Amitav GOSH, La déesse et le marchand, Actes Sud, 306 p.

Roman traduit de l’anglais (Inde) par Myriam Bellehigue

 

Un marchand de livres rares, bengali d’origine, vit à New York et réside à Calcutta pendant les périodes hivernales. Son nom : Dinanath Datta, mais il se fait appeler Deen, bien que d’aucuns lui donneront du Dinu. Une vie bien réglée, manquant peut-être de relief à son goût à l’approche de ses soixante ans, en tout cas une vie qui ne semble receler aucun canevas remarquable pour constituer une histoire susceptible d’intéresser qui que ce soit.

Et pourtant, à la suite de la remarque d’un importun au sujet d’un vieux conte concernant la colère de la déesse aux serpents, Manasa Devi, contre un marchand d’armes, Dinanath Datta entreprend une véritable enquête étymologique et spatiale dans le monde fantastique de la fable qui, peu à peu, fait place à des faits historiques avérés ou plus que plausibles. Et tout d’abord, il se rend dans une contrée bien réelle qui se rapproche des lieux imaginaires des récits d’autrefois : les Sundarbans, lieux « incertains », à la cartographie évolutive, mais où se trouve le temple de cette Manasa Devi. A partir de cet instant, la vie du narrateur va être transformée : les faits historiques prennent-ils consistance ou revivent-ils ? À moins que ce ne soit l’esprit du conte qui s’incarne ? En tout cas le lecteur est entraîné dans un tourbillon d’aventures captivantes à la fois improbables et bien réelles car elles se passent maintenant, dans notre monde et dans notre calendrier. Le roman se termine pratiquement au moment où la pandémie du Covid allait commencer.

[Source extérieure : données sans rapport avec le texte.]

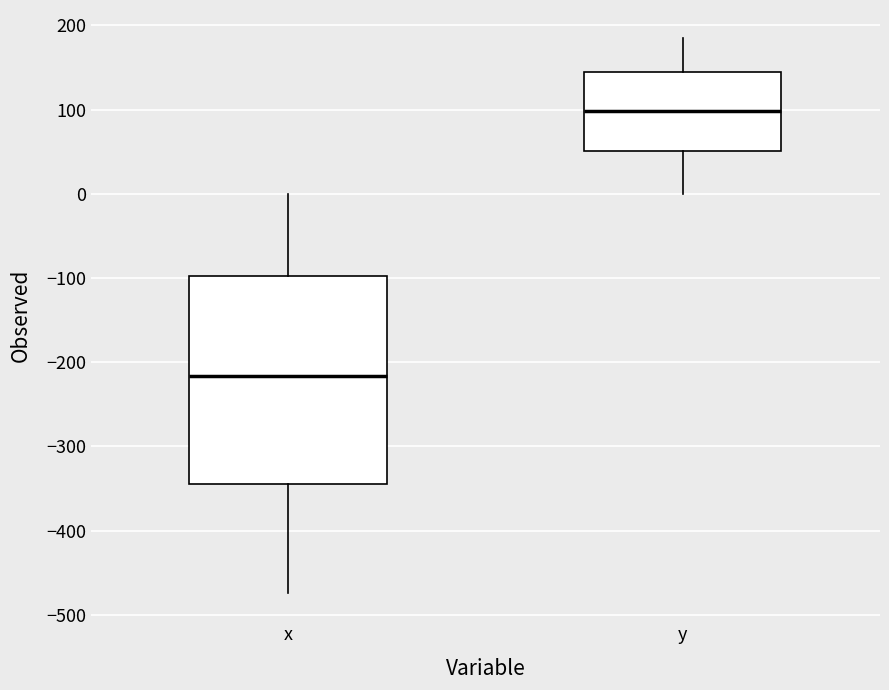

Comparing the boxes themselves (not the whiskers), which one is the tallest?

x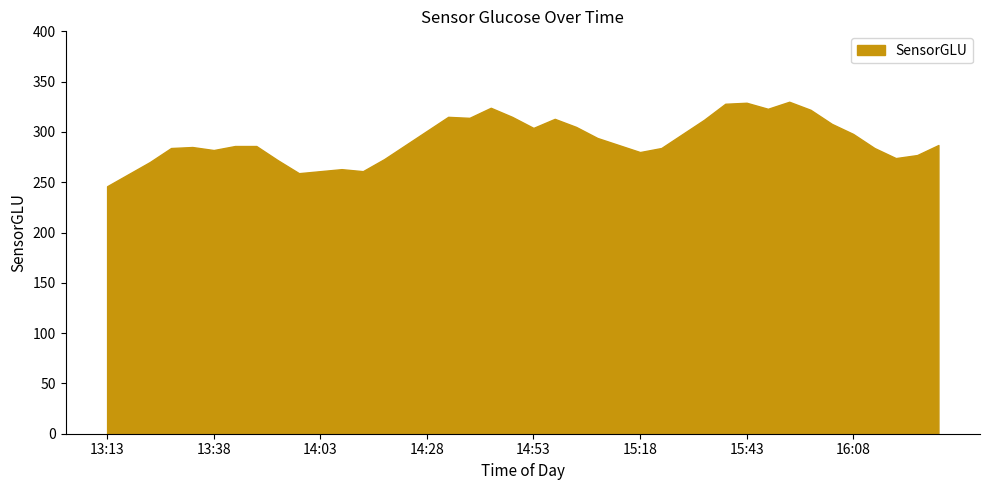

What is the minimum value shown in the chart?

246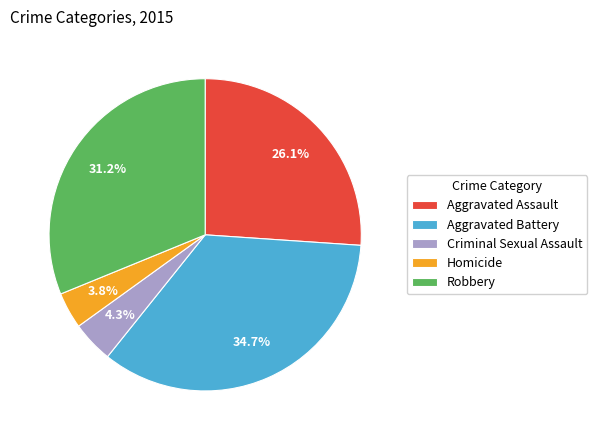

What percentage is the Aggravated Assault slice, to the nearest percent?

26%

Les péripéties de l’intrigue nous entraînent dans nombre de pays que le marchand du conte a dû traverser, jusqu’à ce quartier du Cannaregio à Venise qui résonne, semble-t-il,  actuellement d’une langue bien lointaine. Tous les événements décrits s’accompagnent de coïncidences ou de hasards dans lesquels le rationalisme de l’auteur se refuse à voir des relations de causalité et même si, parfois, il est sur le point de franchir le pas, il laisse au lecteur le soin de déterminer ce qui est réel et ce qui ne l’est pas. N’y a-t-il pas d’ailleurs un travers humain de ne pas vouloir voir ce qui est ?

Humour, gravité, légèreté, érudition, aventures et  événements extraordinaires, tous les ingrédients sont agencés avec une redoutable efficacité et nous ne doutons pas que ce livre aura une place de choix dans cette rentrée littéraire.